● **TASKS**
1: Summarize the Phantom Mustang thread in two sentences.
2: Translate this sentence from the Phantom Mustang thread into Spanish: "When fully retracted, one gear retracts too far up, and the other one doesn't retract far enough."
3: Reproduce the Phantom Mustang thread word for word between "Good luck and" and "to get built.", inclusive.

# 1/32 Phantom Mustang



## grampi (Nov 23, 2006)

How many of you have built, or are building this kit? I have a re-issue of the Monogram kit that was re-released in 2000 which I'm getting ready to build. I've built several of these kits and I like to dress them up with different decal sets. I didn't want to build this kit as the kit was discontinued again, but now it appears that Revell of Germany is now producing it. I don't know why they ever disconitinued this kit. I never get sick of building it because of all the intricate parts and the operational features of the kit make it not only fun to build, but fun to play with when you're done. 

I've also heard of people adding some pretty incredible detail to this kit. Have any of you seen any of these? Have any of you done any of them? If so, what did you do? I'm using the "Pacific Mustangs" decal set on this one.


----------



## grampi (Nov 23, 2006)

There's got to be someone in here whose built this kit except me.


----------



## spe130 (Apr 13, 2004)

If you look down to the "modeling" forum, someone is working on one right now.


----------



## John P (Sep 1, 1999)

I built it for my 8th grade science project around 1970!

I have two new in the the box from the last two reissues. I'll get to it some day! :lol:


----------



## grampi (Nov 23, 2006)

spe130 said:


> If you look down to the "modeling" forum, someone is working on one right now.


Really? I don't see it. What's topic title?


----------



## fluke (Feb 27, 2001)

This is a great kit! I have built it twice.

keep in mind that your working with mostly clear plastic so use regular old fashion Testors 'tube' cement....not too little and not too much.

Use small amounts of white lith lube for the moving parts and when opperating the landing gear and the prop at the same time the wind will keep the doors from closing at the right time and it could lead to breakage.

I had to make slight mods to make the wheels move easily. (don't ask though....I forget now what I had to do )

Its a fun weekend build...ENJOY!

Back in 1969 my older brother had one and he would never let me play with it....gee I wonder why? I was only 5 years old


----------



## grampi (Nov 23, 2006)

I have a problem with the landing gear in my Mustang. The main landing gear is not even in the wheel wells when retracted, in fact, they're not even close. When fully retracted, one gear retracts too far up, and the other one doesn't retract far enough. The one that doesn't retract far enough up is not going to close the gear door all the way. I don't have the wing fully assembled so I still have access to the inner workings of the gear mechanics, but the little square pieces (the ones that holds the top of the gear leg into position) are glued into place. How do I correct this problem?


----------



## spe130 (Apr 13, 2004)

grampi said:


> Really? I don't see it. What's topic title?


The one about lubricants.


----------



## fluke (Feb 27, 2001)

Thats the problem I was trying to remember!

I had to tweak the gear so they retracted at the right time....the problem is that I forgot what I did....I think I heated the strut a bit and bent it a tad.

I also have the batteries backward on the prop cuz the wash keeps the wheel doors from hanging in the right place. 

Good luck and keep us informed.


----------



## grampi (Nov 23, 2006)

This thing has been sitting on the table untouched since I realized this problem with the gear. Unless I can figure out what to do to fix the gear problem, it's probably not going to get built.


----------



## grampi (Nov 23, 2006)

Yep, this whole kit is gonna get scraped off the table and straight into the trash. I'm moving on to something more interesting....a renewed love of mine......building and flying R/C planes.


----------

● **DATA**
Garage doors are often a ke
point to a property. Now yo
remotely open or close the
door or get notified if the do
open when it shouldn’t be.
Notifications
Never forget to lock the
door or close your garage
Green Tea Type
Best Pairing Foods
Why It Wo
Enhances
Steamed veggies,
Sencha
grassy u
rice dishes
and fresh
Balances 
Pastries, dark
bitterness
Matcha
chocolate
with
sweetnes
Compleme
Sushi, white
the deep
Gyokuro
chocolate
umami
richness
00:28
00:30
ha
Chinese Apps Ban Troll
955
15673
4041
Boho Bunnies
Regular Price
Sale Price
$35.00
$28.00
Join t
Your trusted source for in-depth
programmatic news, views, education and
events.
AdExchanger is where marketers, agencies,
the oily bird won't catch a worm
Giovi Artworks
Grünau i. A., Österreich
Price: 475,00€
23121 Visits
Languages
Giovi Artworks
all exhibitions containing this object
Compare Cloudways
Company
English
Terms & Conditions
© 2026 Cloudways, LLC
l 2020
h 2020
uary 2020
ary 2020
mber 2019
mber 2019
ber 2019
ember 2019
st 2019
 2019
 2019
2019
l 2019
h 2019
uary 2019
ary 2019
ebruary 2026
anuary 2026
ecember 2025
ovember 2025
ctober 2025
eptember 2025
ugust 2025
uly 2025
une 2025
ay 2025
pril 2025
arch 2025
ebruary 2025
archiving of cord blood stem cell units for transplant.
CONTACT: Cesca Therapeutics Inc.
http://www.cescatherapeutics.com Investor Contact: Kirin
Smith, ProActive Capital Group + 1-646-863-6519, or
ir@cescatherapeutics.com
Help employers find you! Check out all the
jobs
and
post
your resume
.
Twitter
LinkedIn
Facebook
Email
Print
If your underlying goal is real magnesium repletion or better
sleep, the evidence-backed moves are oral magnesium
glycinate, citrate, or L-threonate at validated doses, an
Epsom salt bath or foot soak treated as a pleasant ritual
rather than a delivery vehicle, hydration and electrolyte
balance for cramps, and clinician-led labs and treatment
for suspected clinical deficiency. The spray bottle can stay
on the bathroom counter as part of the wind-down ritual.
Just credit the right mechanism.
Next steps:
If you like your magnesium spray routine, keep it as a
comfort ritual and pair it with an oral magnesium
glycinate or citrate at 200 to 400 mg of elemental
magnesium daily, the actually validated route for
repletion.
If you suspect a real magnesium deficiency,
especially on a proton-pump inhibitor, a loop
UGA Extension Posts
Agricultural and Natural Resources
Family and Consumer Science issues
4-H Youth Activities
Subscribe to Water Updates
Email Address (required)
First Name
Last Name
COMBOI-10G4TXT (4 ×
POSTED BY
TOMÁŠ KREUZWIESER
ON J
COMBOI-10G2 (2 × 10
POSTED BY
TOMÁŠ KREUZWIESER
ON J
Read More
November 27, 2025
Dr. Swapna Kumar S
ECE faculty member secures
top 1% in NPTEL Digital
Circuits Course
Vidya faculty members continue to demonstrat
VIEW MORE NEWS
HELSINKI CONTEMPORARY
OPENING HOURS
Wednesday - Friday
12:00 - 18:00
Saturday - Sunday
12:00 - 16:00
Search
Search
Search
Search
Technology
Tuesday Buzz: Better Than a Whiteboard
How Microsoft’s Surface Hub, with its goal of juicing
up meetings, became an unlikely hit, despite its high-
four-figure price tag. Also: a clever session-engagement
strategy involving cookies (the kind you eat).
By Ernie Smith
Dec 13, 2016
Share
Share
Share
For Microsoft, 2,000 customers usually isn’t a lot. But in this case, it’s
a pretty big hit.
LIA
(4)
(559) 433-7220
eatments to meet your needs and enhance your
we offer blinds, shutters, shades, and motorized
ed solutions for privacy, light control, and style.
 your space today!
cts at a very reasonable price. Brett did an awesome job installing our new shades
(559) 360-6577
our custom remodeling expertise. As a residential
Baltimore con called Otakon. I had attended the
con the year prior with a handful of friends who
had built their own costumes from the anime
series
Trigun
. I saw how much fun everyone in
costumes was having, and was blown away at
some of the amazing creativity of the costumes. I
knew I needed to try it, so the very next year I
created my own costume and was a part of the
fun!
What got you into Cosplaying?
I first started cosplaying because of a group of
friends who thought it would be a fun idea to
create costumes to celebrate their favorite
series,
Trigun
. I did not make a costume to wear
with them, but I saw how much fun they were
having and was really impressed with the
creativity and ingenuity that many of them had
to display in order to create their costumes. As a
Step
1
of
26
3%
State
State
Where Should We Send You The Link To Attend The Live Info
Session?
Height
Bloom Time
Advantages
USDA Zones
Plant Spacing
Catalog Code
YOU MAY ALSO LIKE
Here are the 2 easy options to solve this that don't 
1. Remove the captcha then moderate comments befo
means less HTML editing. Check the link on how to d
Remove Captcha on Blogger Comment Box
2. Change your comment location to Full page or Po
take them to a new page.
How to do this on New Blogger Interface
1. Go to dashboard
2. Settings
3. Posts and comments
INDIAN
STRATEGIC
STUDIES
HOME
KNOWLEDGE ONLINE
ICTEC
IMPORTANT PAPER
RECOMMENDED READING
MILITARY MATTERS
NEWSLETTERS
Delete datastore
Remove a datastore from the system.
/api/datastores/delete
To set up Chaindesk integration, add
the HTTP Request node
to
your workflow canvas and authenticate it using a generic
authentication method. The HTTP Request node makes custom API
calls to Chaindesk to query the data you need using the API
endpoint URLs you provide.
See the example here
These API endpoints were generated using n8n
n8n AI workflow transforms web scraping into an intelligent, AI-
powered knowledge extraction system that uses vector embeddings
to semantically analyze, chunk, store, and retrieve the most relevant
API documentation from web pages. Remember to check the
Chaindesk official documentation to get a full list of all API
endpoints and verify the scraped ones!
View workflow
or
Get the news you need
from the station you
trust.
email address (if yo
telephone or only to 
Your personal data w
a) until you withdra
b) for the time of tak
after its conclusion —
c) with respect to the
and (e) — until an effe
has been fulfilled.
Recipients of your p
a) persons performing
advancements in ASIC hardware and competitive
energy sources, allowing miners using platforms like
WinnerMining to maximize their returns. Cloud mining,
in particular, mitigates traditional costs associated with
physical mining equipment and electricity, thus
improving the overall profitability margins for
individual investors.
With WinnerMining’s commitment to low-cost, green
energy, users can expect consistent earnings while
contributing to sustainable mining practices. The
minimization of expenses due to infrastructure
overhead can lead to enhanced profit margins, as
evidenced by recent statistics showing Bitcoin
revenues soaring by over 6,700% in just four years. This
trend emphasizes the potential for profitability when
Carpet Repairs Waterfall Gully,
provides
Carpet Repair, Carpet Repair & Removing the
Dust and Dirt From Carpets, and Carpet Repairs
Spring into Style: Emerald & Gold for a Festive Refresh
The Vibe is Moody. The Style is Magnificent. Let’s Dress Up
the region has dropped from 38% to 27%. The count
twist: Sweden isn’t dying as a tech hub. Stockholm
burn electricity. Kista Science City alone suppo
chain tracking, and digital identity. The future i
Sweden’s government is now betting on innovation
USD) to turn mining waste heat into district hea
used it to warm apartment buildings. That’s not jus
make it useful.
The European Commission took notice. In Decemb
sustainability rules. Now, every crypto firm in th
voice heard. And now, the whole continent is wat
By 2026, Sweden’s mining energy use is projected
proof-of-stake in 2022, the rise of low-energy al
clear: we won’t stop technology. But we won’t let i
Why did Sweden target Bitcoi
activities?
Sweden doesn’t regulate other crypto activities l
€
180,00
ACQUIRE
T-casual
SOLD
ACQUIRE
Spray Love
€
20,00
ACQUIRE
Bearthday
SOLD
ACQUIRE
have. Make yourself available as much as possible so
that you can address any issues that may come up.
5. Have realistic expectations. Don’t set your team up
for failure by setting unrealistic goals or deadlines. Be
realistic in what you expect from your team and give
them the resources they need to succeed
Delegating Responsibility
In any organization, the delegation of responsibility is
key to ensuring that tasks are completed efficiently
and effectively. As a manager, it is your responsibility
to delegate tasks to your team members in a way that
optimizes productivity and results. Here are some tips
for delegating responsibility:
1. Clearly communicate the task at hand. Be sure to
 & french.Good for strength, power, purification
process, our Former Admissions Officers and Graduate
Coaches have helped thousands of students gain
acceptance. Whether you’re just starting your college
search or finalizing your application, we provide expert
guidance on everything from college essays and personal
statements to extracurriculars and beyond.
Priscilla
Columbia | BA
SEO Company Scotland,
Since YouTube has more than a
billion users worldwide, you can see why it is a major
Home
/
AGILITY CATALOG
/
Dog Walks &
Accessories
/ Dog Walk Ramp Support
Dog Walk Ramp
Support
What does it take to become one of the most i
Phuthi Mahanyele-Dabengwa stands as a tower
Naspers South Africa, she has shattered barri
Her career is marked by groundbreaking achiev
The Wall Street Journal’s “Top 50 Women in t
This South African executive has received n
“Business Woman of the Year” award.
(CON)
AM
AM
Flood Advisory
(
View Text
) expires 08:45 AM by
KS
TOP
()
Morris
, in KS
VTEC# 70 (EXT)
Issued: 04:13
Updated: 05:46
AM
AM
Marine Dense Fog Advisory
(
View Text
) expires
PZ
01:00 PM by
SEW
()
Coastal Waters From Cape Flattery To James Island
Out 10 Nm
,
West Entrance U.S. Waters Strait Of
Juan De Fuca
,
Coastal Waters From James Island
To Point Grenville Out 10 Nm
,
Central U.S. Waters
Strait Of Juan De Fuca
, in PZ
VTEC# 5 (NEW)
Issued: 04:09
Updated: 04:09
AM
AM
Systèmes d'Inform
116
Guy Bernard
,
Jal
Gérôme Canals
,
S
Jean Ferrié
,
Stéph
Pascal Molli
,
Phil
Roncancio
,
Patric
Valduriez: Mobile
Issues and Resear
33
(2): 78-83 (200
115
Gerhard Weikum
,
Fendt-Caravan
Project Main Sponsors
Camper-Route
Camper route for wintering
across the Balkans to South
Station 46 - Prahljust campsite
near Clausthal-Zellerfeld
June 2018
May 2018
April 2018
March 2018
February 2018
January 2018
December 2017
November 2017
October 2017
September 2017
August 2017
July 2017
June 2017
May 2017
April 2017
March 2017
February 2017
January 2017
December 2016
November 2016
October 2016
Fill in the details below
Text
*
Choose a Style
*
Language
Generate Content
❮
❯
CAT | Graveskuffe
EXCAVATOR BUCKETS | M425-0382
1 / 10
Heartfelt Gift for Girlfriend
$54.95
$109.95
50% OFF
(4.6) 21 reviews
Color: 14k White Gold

● **RESPONSES PER TASK**
1: A forum member getting ready to build a reissued Monogram 1/32 Phantom Mustang kit asks who else has built it, and others share their experiences along with tips such as using Testors tube cement and small amounts of lube on the moving parts. The member then finds that the main landing gear retracts unevenly, gets a suggestion that the fix may have involved heating and bending the strut, and ends up deciding to throw the kit away and turn to building and flying R/C planes.

2: Cuando está completamente retraído, un tren se retrae demasiado hacia arriba y el otro no se retrae lo suficiente.

3:
Good luck and keep us informed.


----------



## grampi (Nov 23, 2006)

This thing has been sitting on the table untouched since I realized this problem with the gear. Unless I can figure out what to do to fix the gear problem, it's probably not going to get built.